Enhancing Computational Accuracy in Surrogate Modeling for Elastic–Plastic Problems by Coupling S-FEM and Physics-Informed Deep Learning

Abstract

Physics-informed neural networks (PINNs) provide a new approach to solving partial differential equations (PDEs), while the properties of coupled physical laws present potential in surrogate modeling. However, the accuracy of PINNs in solving forward problems needs to be enhanced, and solving inverse problems relies on data samples. The smoothed finite element method (S-FEM) can obtain high-fidelity numerical solutions, which are easy to solve for the forward problems of PDEs, but difficult to solve for the inverse problems. To the best of the authors’ knowledge, there has been no prior research on coupling S-FEM and PINN. In this paper, a novel approach that couples S-FEM and PINN is proposed. The proposed approach utilizes S-FEM to synthesize high-fidelity datasets required for PINN inversion, while also improving the accuracy of data-independent PINN in solving forward problems.
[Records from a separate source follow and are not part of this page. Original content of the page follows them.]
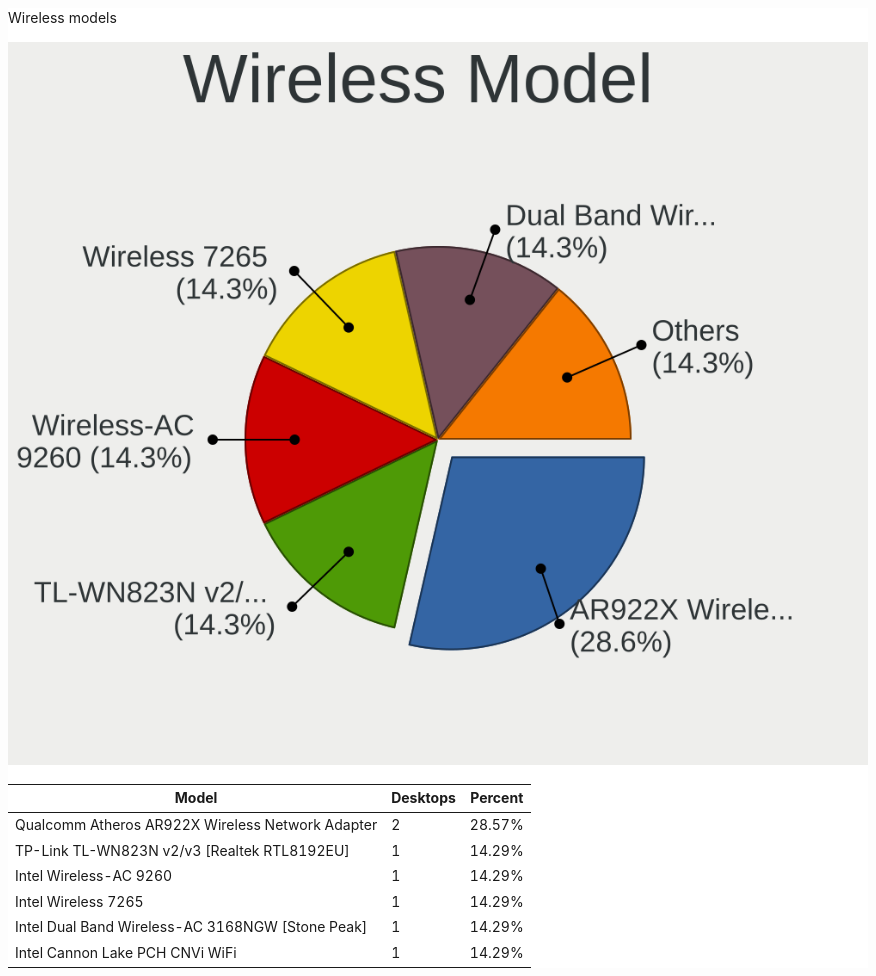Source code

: Wireless models

![Wireless Model](./images/pie_chart/net_wireless_model.svg)


| Model                                            | Desktops | Percent |
|--------------------------------------------------|----------|---------|
| Qualcomm Atheros AR922X Wireless Network Adapter | 2        | 28.57%  |
| TP-Link TL-WN823N v2/v3 [Realtek RTL8192EU]      | 1        | 14.29%  |
| Intel Wireless-AC 9260                           | 1        | 14.29%  |
| Intel Wireless 7265                              | 1        | 14.29%  |
| Intel Dual Band Wireless-AC 3168NGW [Stone Peak] | 1        | 14.29%  |
| Intel Cannon Lake PCH CNVi WiFi                  | 1        | 14.29%  |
The proposed approach is applied to solve linear elastic and elastoplastic forward and inverse problems. The computational results demonstrate that the coupling of the S-FEM and PINN exhibits high precision and convergence when solving inverse problems, achieving a maximum relative error of 0.2% in linear elasticity and 5.69% in elastoplastic inversion by using approximately 10,000 data points. The coupling approach also enhances the accuracy of solving forward problems, reducing relative errors by approximately 2–10 times. The proposed coupling of the S-FEM and PINN offers a novel surrogate modeling approach that incorporates knowledge and data-driven techniques, enabling it to solve both forward and inverse problems associated with PDEs with high levels of accuracy and convergence.